Synopsis

Heart failure is a multifactorial disease including a reduced pump efficiency leading to an insufficient oxygen supply for all body organs. However, the consequence of heart failure to brain structure is an important issue that needs further investigation. We used structural MRI with voxel-based morphometry to investigate a relationship between gray matter density and heart failure using ejection fraction and N-terminal prohormone of brain natriuretic peptide as markers for disease severity. These markers were found to be associated with decreased gray matter density in orbitofrontal and hippocampal brain regions indicating local gray matter abnormalities in these regions with heart failure.

Introduction

Heart failure is a common condition of heart damage leading to a decreased blood flow due to a reduced pump efficiency of the heart muscle. A consequence can be insufficient oxygen supply to the organism including the brain. While heart failure clearly shows neurological symptoms, such as fatigue, nausea and dizziness, the consequences to brain structure are not well understood. Few studies show regional gray matter (GM) decrease related to heart failure^1,2,3, however, the underlying mechanisms leading to the observed brain changes remain unclear.

Recent work showed both hippocampal GM loss⁴ and blood flow abnormality⁵ suggesting a link between brain damage and decreased blood flow due to a decreased heart pumping efficiency. To further investigate the relationship between structural brain change and impairment of heart function and its consequences to blood circulation, we studied the potential correlation between gray matter density (GMD) and ejection fraction (EF) using voxel-based morphometry (VBM).

Methods

A potential relationship between heart failure markers and brain structure was investigated in a group of 50 patients (12 female, mean age=53.9 y, std=5.4 y). All patients received a coronary stent placed during a percutaneous coronary intervention. EF (mean=56.4%, std=11.8%) and N-terminal prohormone of brain natriuretic peptide (NT-proBNP, mean=220.6 pg/mL, std=306.0 pg/mL) were used as markers for screening, diagnosis and prognosis of congestive heart failure. Structural T1-weighted MP-RAGE brain images were acquired on a 3T Verio scanner (Siemens, Erlangen, Germany) with a 32-channel head coil using 176 sagittal slices, a field of view of 240×256 mm², and a nominal resolution of 1×1×1 mm³. Imaging parameters were chosen according to the ADNI protocol (TR=2300 ms, TE=3 ms, TI=900 ms).

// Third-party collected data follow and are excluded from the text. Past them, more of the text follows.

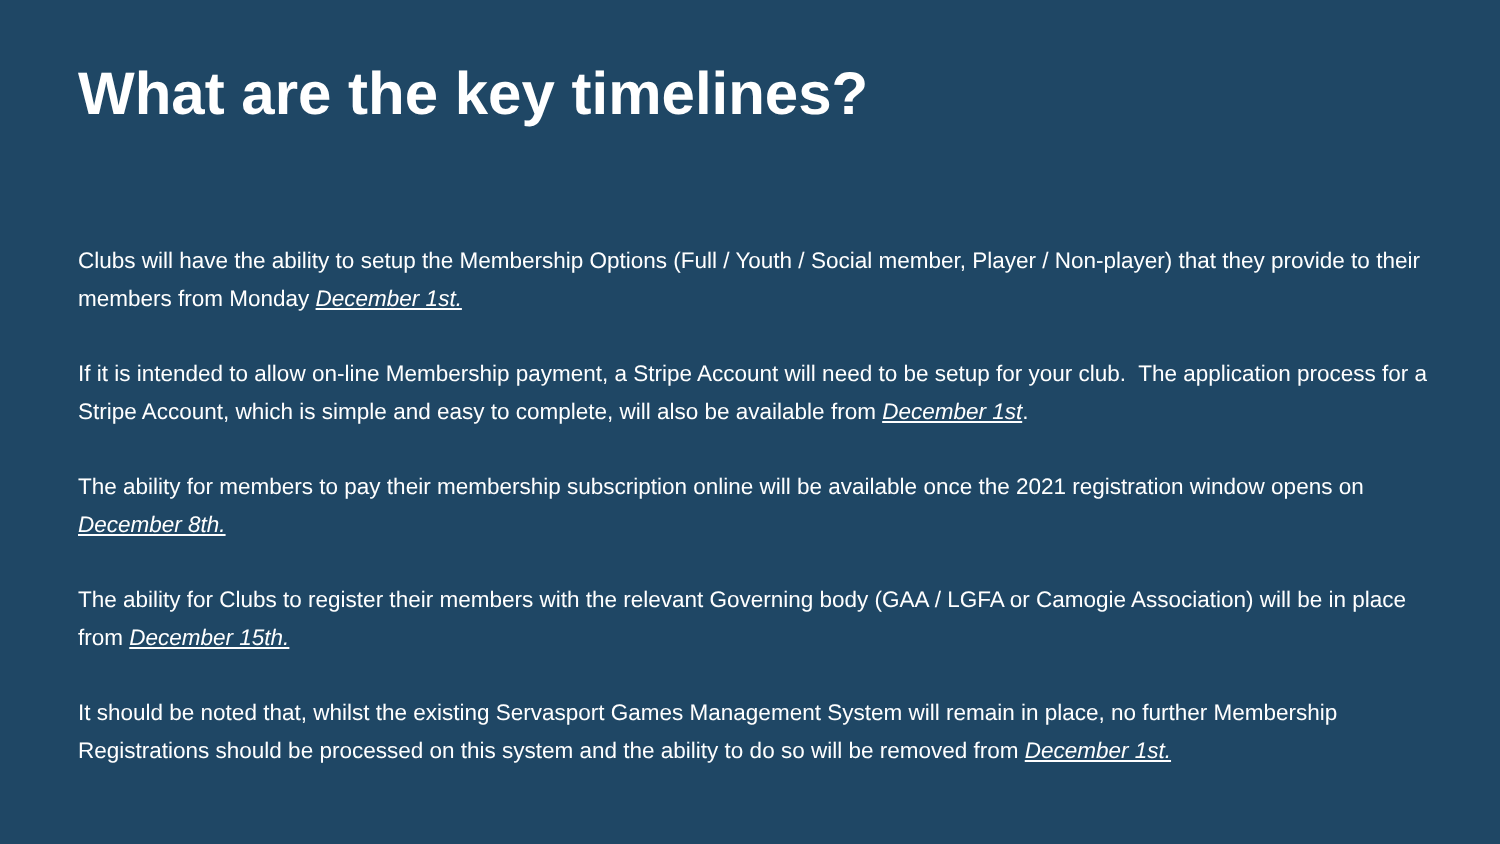What are the key timelines?
Clubs will have the ability to setup the Membership Options (Full / Youth / Social member, Player / Non-player) that they provide to their members from Monday December 1st.
If it is intended to allow on-line Membership payment, a Stripe Account will need to be setup for your club. The application process for a Stripe Account, which is simple and easy to complete, will also be available from December 1st.
The ability for members to pay their membership subscription online will be available once the 2021 registration window opens on December 8th.
The ability for Clubs to register their members with the relevant Governing body (GAA / LGFA or Camogie Association) will be in place from December 15th.
It should be noted that, whilst the existing Servasport Games Management System will remain in place, no further Membership Registrations should be processed on this system and the ability to do so will be removed from December 1st.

VBM was performed using GMD images computed with the Computational Anatomy Toolbox (CAT) in combination with SPM12 and Matlab 8.6. Statistical analysis was performed with a voxel threshold of p<0.005 using the general linear model to test for potential correlations between GMD and both markers of heart failure (EF, NT-proBNP) including age and total intracranial volumes as covariates. To correct for multiple comparisons, significant clusters were obtained using a family-wise error corrected cluster threshold of p<0.05 (k>1000 voxels).

Results

Conclusions

We obtained significant correlations between brain structure and markers of heart failure including EF and NT-proBNP. A diminished GMD was found with decreased EF and increased NT-proBNP in orbitofrontal regions, which is in line with previous work showing a reduced cortical thickness in heart failure patients in these cortical regions⁶. We note that the orbitofrontal cortex plays a substantial role in blood pressure regulation⁷, which might link reduced EF, potentially diminished blood flow, and structural brain change.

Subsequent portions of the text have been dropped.